Monday, July 16, 2007

Executive Privilege = Anything Embarrassing

Seriously, is there anything the Bush Administration won't try to conceal behind claims of "Executive Privilege?" ANYTHING?
White House, Pentagon cite executive privilege to hold up documents on friendly fire victim Tillman

Rep. Henry Waxman (D-CA) revealed on Friday afternoon that the White House and Pentagon were holding up a House Oversight and Government Reform Committee investigation into the friendly fire death of former professional football player and Army Corporal Patrick Tillman.

"[T]he Committee wrote to White House Counsel Fred Fielding seeking 'all documents received or generated by any official in the Executive Office of the President' relating to Corporal Tillman's death," noted a press release from the Committee.

But the White House has apparently again invoked its executive privilege to hold up the documents sought by Waxman and Ranking Minority member Tom Davis (R-VA).

"The White House Counsel's office responded that it would not provide the Committee with documents that 'implicate Executive Branch confidentiality interests' and produced only two communications with the officials in the Defense Department, one of which was a package of news clippings," the Committe noted. "The response of the Defense Department to the Committee's inquiry was also deficient."

In their letter to Fielding, Waxman and Davis doubted that the two documents were the limits of White House-Pentagon communication over Tillman's death.

I cannot imagine what possible legitimate claim to privilege they have here.

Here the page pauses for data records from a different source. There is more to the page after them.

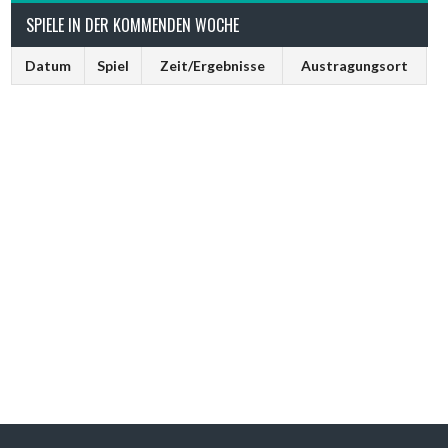
SPIELE IN DER KOMMENDEN WOCHE
Datum
Spiel
Zeit/Ergebnisse
Austragungsort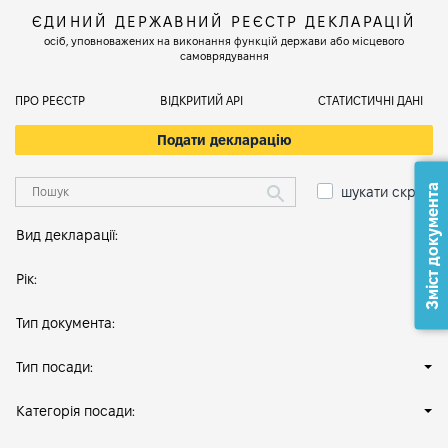
ЄДИНИЙ ДЕРЖАВНИЙ РЕЄСТР ДЕКЛАРАЦІЙ
осіб, уповноважених на виконання функцій держави або місцевого
самоврядування
ПРО РЕЄСТР
ВІДКРИТИЙ АРІ
СТАТИСТИЧНІ ДАНІ
Подати декларацію
Зміст документа
шукати скрізь
Вид декларації:
Рік:
Тип документа:
Тип посади:
Категорія посади: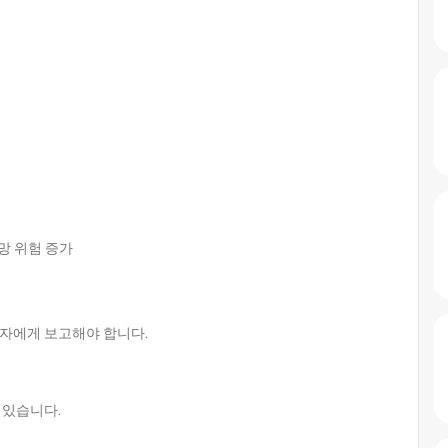
망 위험 증가
자에게 보고해야 합니다.
 있습니다.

Bush, Cheney and Fielding seem to think that "Executive Privilege" is for anything that might prove embarrassing or compromising to them. As far as I understand it, it can't be used to cover up illegal activity or abused to conceal innappropriate activity. There is no other explanation for this claim about Tillman—what possible communication could they be hiding other than a White House-directed campaign to mislead the public and use his death to their political advantage?

This is perhaps the clearest, most textbook case ever of "if you've done nothing wrong, you have nothing to hide" turned on it's head. There was no communication necessary except for doing something wrong and then covering it up.

UPDATE: Steve Benen has a nice recap on the Tillman story if you need refreshing. Mark Mleiman and Emptywheel agree that this is a good place for Dems to put up a fight. This case has the capability of holding the attention of the media and casual observers far better than more intricate or obscure Bush scandals.

3 comments:

Noah said...

There was no communication necessary except for doing something wrong and then covering it up.

That, my friend, sums it all up...this whole damn Administration. There was no White House communication necessary on Tillman's death other than to do something they knew was wrong an then cover it up.

This executive privilege thing is a joke. But to date, have Waxman and Co. really done anything about it?

Mr Furious said...

I just love the irony of an Administration whose entire security/defense strategy boils down to unfettered government access to your phone, bank, library, credit records, mail and everything else, and "if you have nothing to hide, you have nthing to worry about!"

But when it comes down to anything they do, right down to the fucking pizza order, it's "classified national security" or "Executive privilege." They ALWAYS have something to hide.

Mr Furious said...

I'm sorry, did I say i LOVE the irony? What I mean by that is it makes me want to fucking go postal.